London Company
London Company, corporation composed of stockholders residing in and about London, which, together with the Plymouth Company (see Virginia Company), was granted (1606) a charter by King James I to found colonies in America. The London Company was granted a tract of land fronting 100 mi (160 km) on the sea and extending 100 mi inland, somewhere between lat. 34°N and lat. 41°N. Government was vested in an English council, appointed by the king, which was to appoint a local council for the colony. The company's expedition, under the command of Capt. Christopher Newport, founded (1607) Jamestown in Virginia, the first permanent English settlement in America. In May, 1609, the company received a new charter, extending its territory and enabling it to replace the local council with an absolute governor. Thomas West, Baron De la Warr, was the first to hold that office, with Sir Thomas Gates as his deputy. A third charter, granted in Mar., 1612, made the London Company a self-governing body. There was, however, dissension within the company over governing policies, and the governing council was soon divided into two parties. The court party, headed by Sir Robert Rich (later the 2d earl of Warwick) and Sir Thomas Smythe, favored prolongation of martial law in the colony. The country, or patriot, party, led by Sir Edwin Sandys, Sir John Danvers, and John and Nicholas Ferrar, favored discontinuance of the system of servitude. The country party was in the majority, but a liberal form of government was not established until after the appointment of Sir George Yeardley as governor of Virginia. Yeardley convened America's first legislative assembly at Jamestown in 1619. Although affairs in Virginia gradually improved, a petition was presented (1623) to the king calling for an investigation of conditions in the colony. Shortly afterward there appeared a paper, The Unmasked Face of Our Colony in Virginia. Already offended by the company, the king now took extreme measures. A report was made by an investigating commission, the case was tried before the King's Bench, and the unfavorable decision, rendered in May, 1624, resulted in the dissolution of the company. About £200,000 had been expended by the company and more than 10,000 emigrants sent to Virginia.

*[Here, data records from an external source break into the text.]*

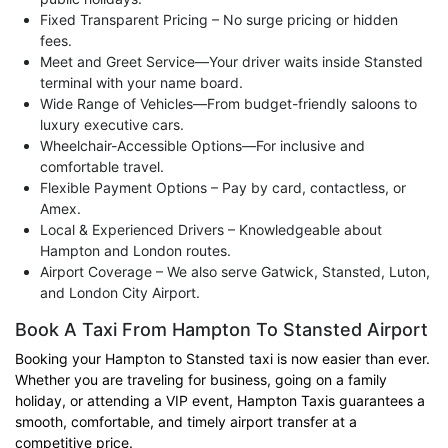
Fixed Transparent Pricing – No surge pricing or hidden
fees.
Meet and Greet Service—Your driver waits inside Stansted
terminal with your name board.
Wide Range of Vehicles—From budget-friendly saloons to
luxury executive cars.
Wheelchair-Accessible Options—For inclusive and
comfortable travel.
Flexible Payment Options – Pay by card, contactless, or
Amex.
Local & Experienced Drivers – Knowledgeable about
Hampton and London routes.
Airport Coverage – We also serve Gatwick, Stansted, Luton,
and London City Airport.
Book A Taxi From Hampton To Stansted Airport
Booking your Hampton to Stansted taxi is now easier than ever.
Whether you are traveling for business, going on a family
holiday, or attending a VIP event, Hampton Taxis guarantees a
smooth, comfortable, and timely airport transfer at a
competitive price.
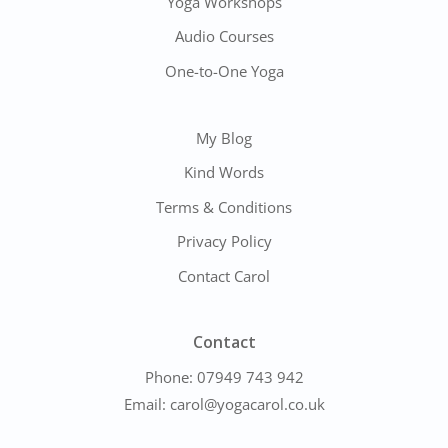
Yoga Workshops
Audio Courses
One-to-One Yoga
My Blog
Kind Words
Terms & Conditions
Privacy Policy
Contact Carol
Contact
Phone:
07949 743 942
Email:
carol@yogacarol.co.uk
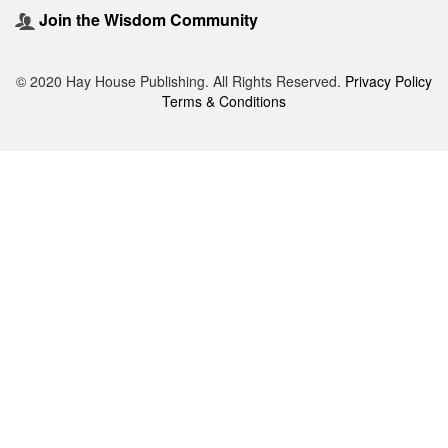
Join the Wisdom Community
© 2020 Hay House Publishing. All Rights Reserved.
Privacy Policy
Terms & Conditions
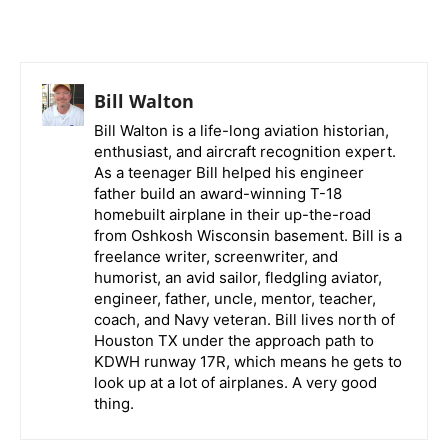
Bill Walton
Bill Walton is a life-long aviation historian,
enthusiast, and aircraft recognition expert.
As a teenager Bill helped his engineer
father build an award-winning T-18
homebuilt airplane in their up-the-road
from Oshkosh Wisconsin basement. Bill is a
freelance writer, screenwriter, and
humorist, an avid sailor, fledgling aviator,
engineer, father, uncle, mentor, teacher,
coach, and Navy veteran. Bill lives north of
Houston TX under the approach path to
KDWH runway 17R, which means he gets to
look up at a lot of airplanes. A very good
thing.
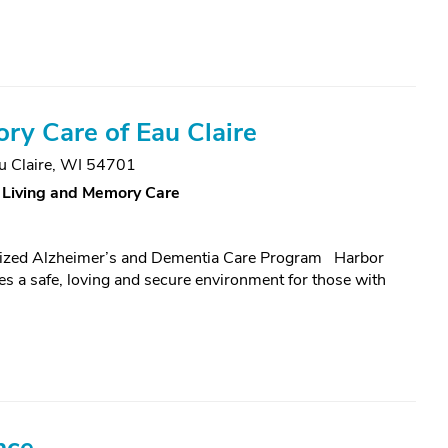
y Care of Eau Claire
u Claire, WI 54701
 Living and Memory Care
nized Alzheimer’s and Dementia Care Program Harbor
 a safe, loving and secure environment for those with
nce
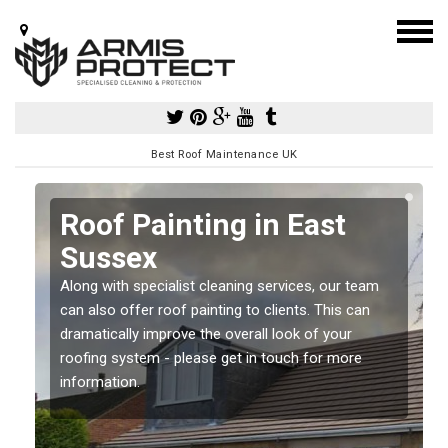
Best Roof Maintenance UK
Roof Painting in East
Sussex
Along with specialist cleaning services, our team
can also offer roof painting to clients. This can
dramatically improve the overall look of your
roofing system - please get in touch for more
information.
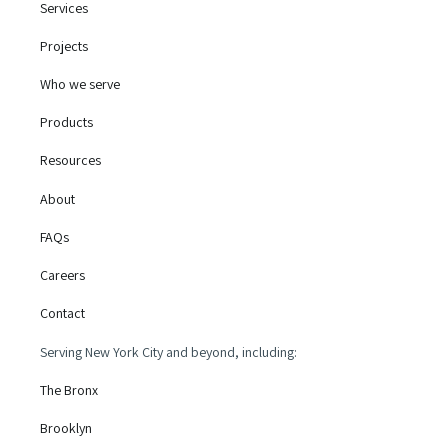
Services
Projects
Who we serve
Products
Resources
About
FAQs
Careers
Contact
Serving New York City and beyond, including:
The Bronx
Brooklyn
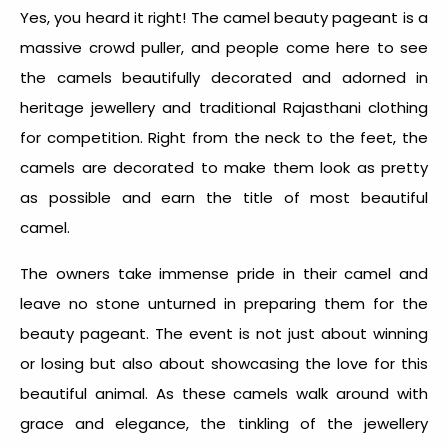
Yes, you heard it right! The camel beauty pageant is a
massive crowd puller, and people come here to see
the camels beautifully decorated and adorned in
heritage jewellery and traditional Rajasthani clothing
for competition. Right from the neck to the feet, the
camels are decorated to make them look as pretty
as possible and earn the title of most beautiful
camel.
The owners take immense pride in their camel and
leave no stone unturned in preparing them for the
beauty pageant. The event is not just about winning
or losing but also about showcasing the love for this
beautiful animal. As these camels walk around with
grace and elegance, the tinkling of the jewellery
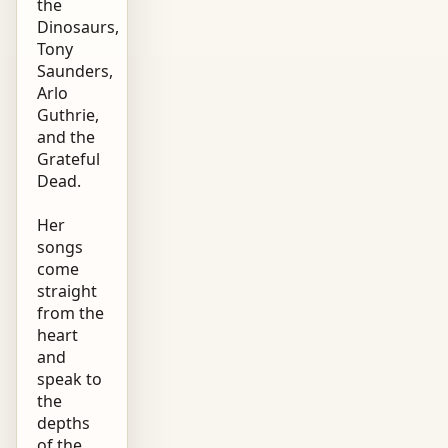
the
Dinosaurs,
Tony
Saunders,
Arlo
Guthrie,
and the
Grateful
Dead.
Her
songs
come
straight
from the
heart
and
speak to
the
depths
of the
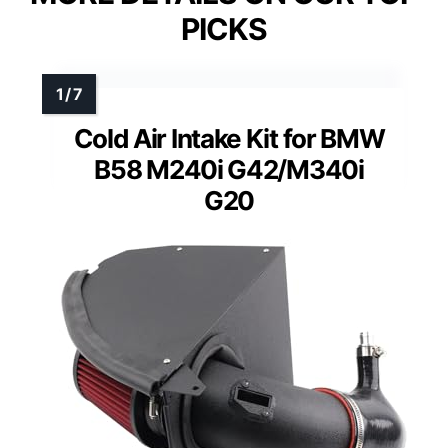
PICKS
Cold Air Intake Kit for BMW
B58 M240i G42/M340i
G20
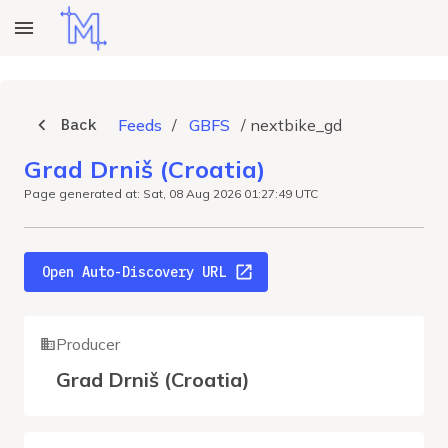
Back
Feeds
/
GBFS
/
nextbike_gd
Grad Drniš (Croatia)
Page generated at: Sat, 08 Aug 2026 01:27:49 UTC
Open Auto-Discovery URL
Producer
Grad Drniš (Croatia)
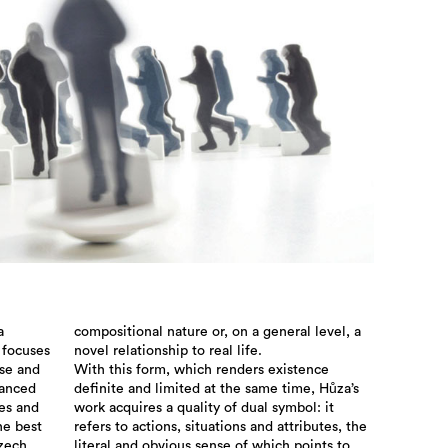
a
compositional nature or, on a general level, a
 focuses
novel relationship to real life.
use and
With this form, which renders existence
lanced
definite and limited at the same time, Hůza’s
ies and
work acquires a quality of dual symbol: it
he best
refers to actions, situations and attributes, the
Czech
literal and obvious sense of which points to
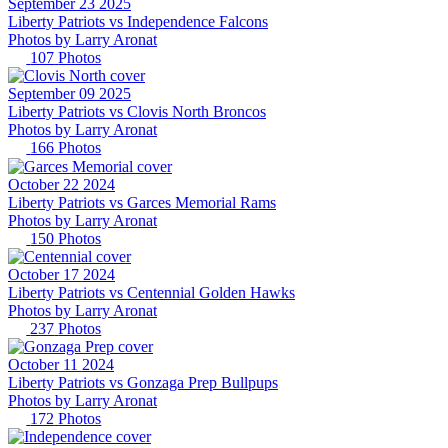
September 23 2025
Liberty Patriots vs Independence Falcons
Photos by
Larry
Aronat
107
Photos
September 09 2025
Liberty Patriots vs Clovis North Broncos
Photos by
Larry
Aronat
166
Photos
October 22 2024
Liberty Patriots vs Garces Memorial Rams
Photos by
Larry
Aronat
150
Photos
October 17 2024
Liberty Patriots vs Centennial Golden Hawks
Photos by
Larry
Aronat
237
Photos
October 11 2024
Liberty Patriots vs Gonzaga Prep Bullpups
Photos by
Larry
Aronat
172
Photos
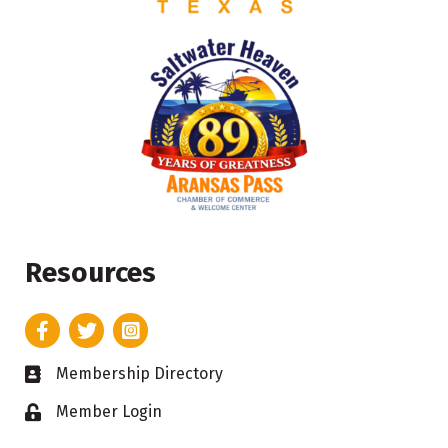
Resources
Facebook
Twitter
Instagram
Membership Directory
Business card icon
Member Login
Lock icon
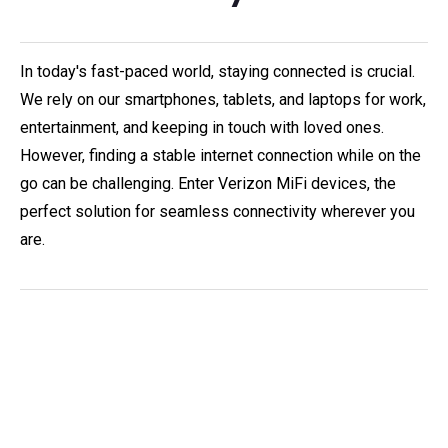
In today's fast-paced world, staying connected is crucial.
We rely on our smartphones, tablets, and laptops for work,
entertainment, and keeping in touch with loved ones.
However, finding a stable internet connection while on the
go can be challenging. Enter Verizon MiFi devices, the
perfect solution for seamless connectivity wherever you
are.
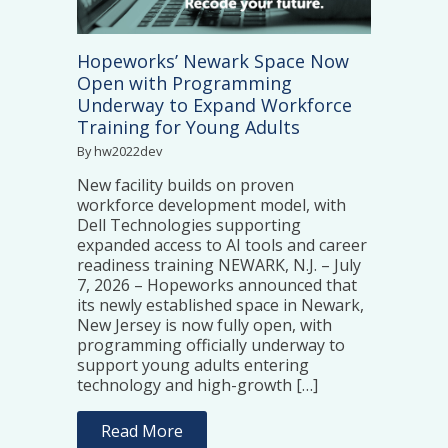
Hopeworks’ Newark Space Now
Open with Programming
Underway to Expand Workforce
Training for Young Adults
By hw2022dev
New facility builds on proven
workforce development model, with
Dell Technologies supporting
expanded access to AI tools and career
readiness training NEWARK, N.J. – July
7, 2026 – Hopeworks announced that
its newly established space in Newark,
New Jersey is now fully open, with
programming officially underway to
support young adults entering
technology and high-growth […]
Read More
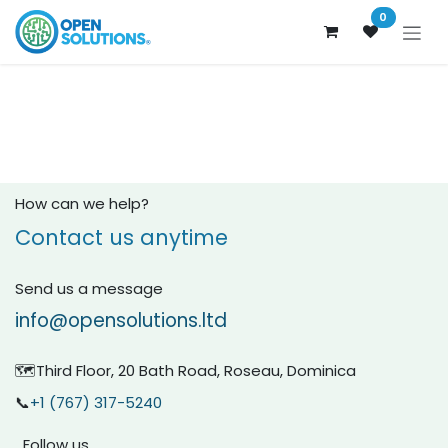
Skip to Content
0
How can we help?
Contact us anytime
Send us a message
info@opensolutions.ltd
🗺️Third Floor, 20 Bath Road, Roseau, Dominica
📞
+1 (767) 317-5240
Follow us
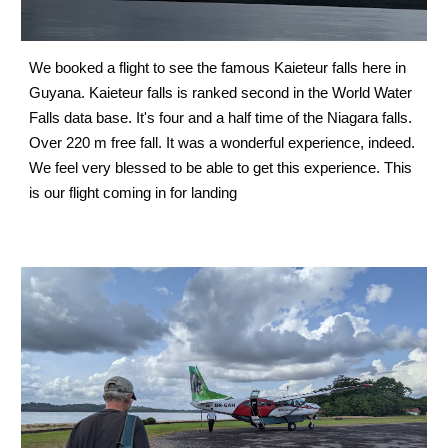
We booked a flight to see the famous Kaieteur falls here in 
Guyana. Kaieteur falls is ranked second in the World Water 
Falls data base. It's four and a half time of the Niagara falls. 
Over 220 m free fall. It was a wonderful experience, indeed. 
We feel very blessed to be able to get this experience. This 
is our flight coming in for landing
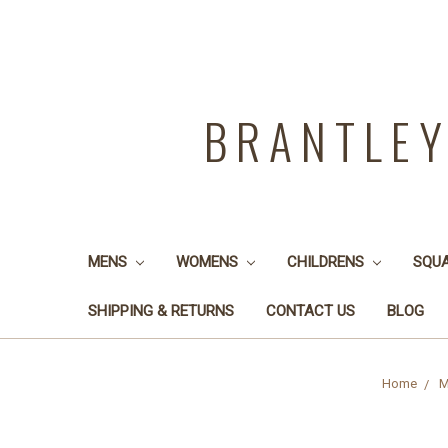
BRANTLE
MENS
WOMENS
CHILDRENS
SQU
SHIPPING & RETURNS
CONTACT US
BLOG
Home
M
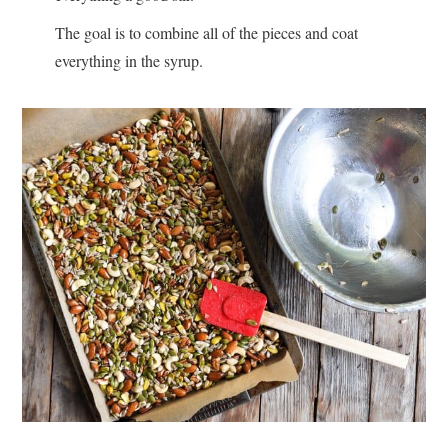
The goal is to combine all of the pieces and coat
everything in the syrup.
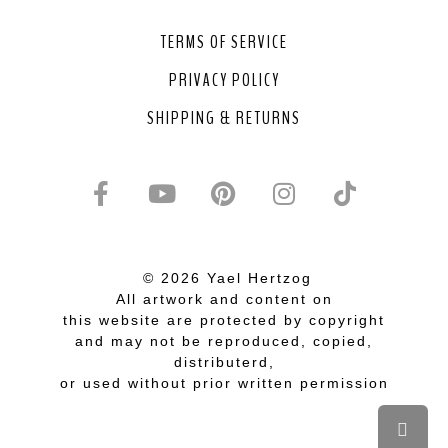
TERMS OF SERVICE
PRIVACY POLICY
SHIPPING & RETURNS
© 2026 Yael Hertzog
All artwork and content on
this website are protected by copyright
and may not be reproduced, copied,
distributerd,
or used without prior written permission
Scrol
to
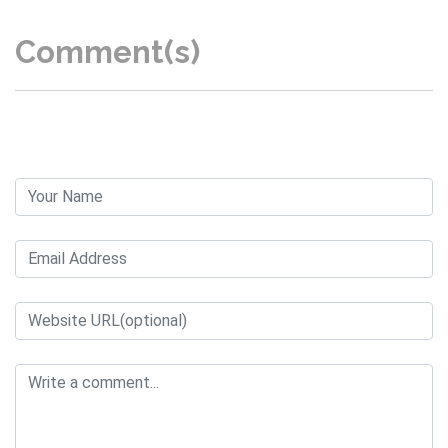
Comment(s)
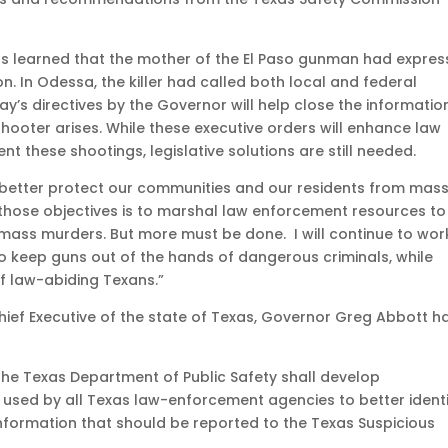
ials learned that the mother of the El Paso gunman had expre
 In Odessa, the killer had called both local and federal
day’s directives by the Governor will help close the informatio
hooter arises. While these executive orders will enhance law
t these shootings, legislative solutions are still needed.
 better protect our communities and our residents from mas
those objectives is to marshal law enforcement resources to
 mass murders. But more must be done. I will continue to wor
 to keep guns out of the hands of dangerous criminals, while
 law-abiding Texans.”
ief Executive of the state of Texas, Governor Greg Abbott h
, the Texas Department of Public Safety shall develop
 used by all Texas law-enforcement agencies to better ident
nformation that should be reported to the Texas Suspicious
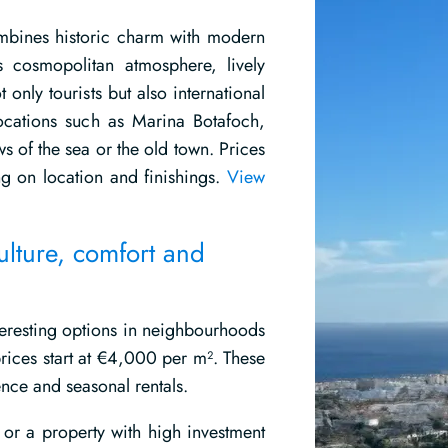
combines historic charm with modern
s cosmopolitan atmosphere, lively
 only tourists but also international
ocations such as Marina Botafoch,
ws of the sea or the old town. Prices
 on location and finishings.
View
ulture, comfort and
nteresting options in neighbourhoods
rices start at €4,000 per m². These
nce and seasonal rentals.
t or a property with high investment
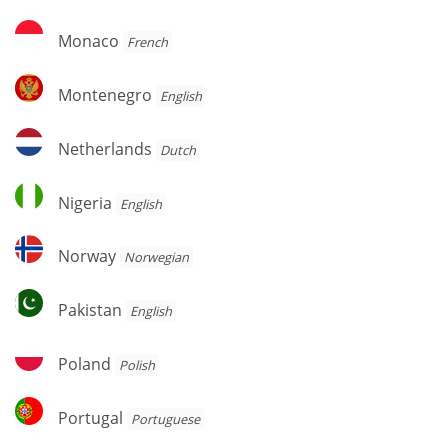
Monaco
Monaco
French
Montenegro
Montenegro
English
Netherlands
Netherlands
Dutch
Nigeria
Nigeria
English
Norway
Norway
Norwegian
Pakistan
Pakistan
English
Poland
Poland
Polish
Portugal
Portugal
Portuguese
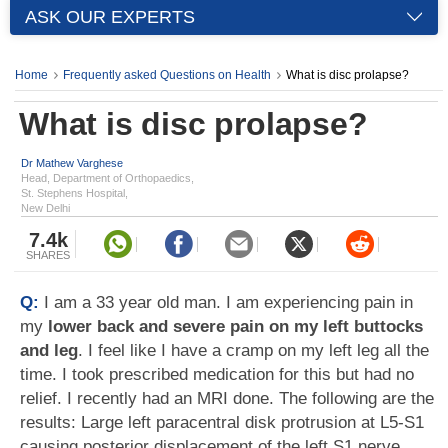
ASK OUR EXPERTS
Home
Frequently asked Questions on Health
What is disc prolapse?
What is disc prolapse?
Dr Mathew Varghese
Head, Department of Orthopaedics,
St. Stephens Hospital,
New Delhi
7.4k
SHARES
Q:
I am a 33 year old man. I am experiencing pain in
my
lower back and severe pain on my left buttocks
and leg
. I feel like I have a cramp on my left leg all the
time. I took prescribed medication for this but had no
relief. I recently had an MRI done. The following are the
results: Large left paracentral disk protrusion at L5-S1
causing posterior displacement of the left S1 nerve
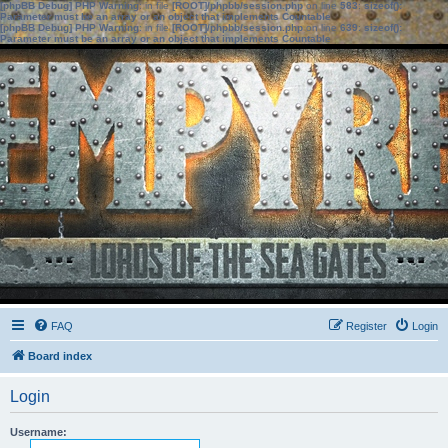
[phpBB Debug] PHP Warning
: in file
[ROOT]/phpbb/session.php
on line
583
:
sizeof():
Parameter must be an array or an object that implements Countable
[phpBB Debug] PHP Warning
: in file
[ROOT]/phpbb/session.php
on line
639
:
sizeof():
Parameter must be an array or an object that implements Countable
FAQ
Register
Login
Board index
Login
Username:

See S. M. Kingsbury, ed., The Records of the Virginia Company of London (4 vol., 1906–35); H. L. Osgood, The American Colonies in the Seventeenth Century, Vol. I (1904, repr. 1957); W. F. Craven, Dissolution of the Virginia Company (1932, repr. 1964); C. M. Andrews, The Colonial Period of American History, Vol. I (1934, repr. 1964); C. W. Sams, The Conquest of Virginia: The Third Attempt, 1610–1624 (1939).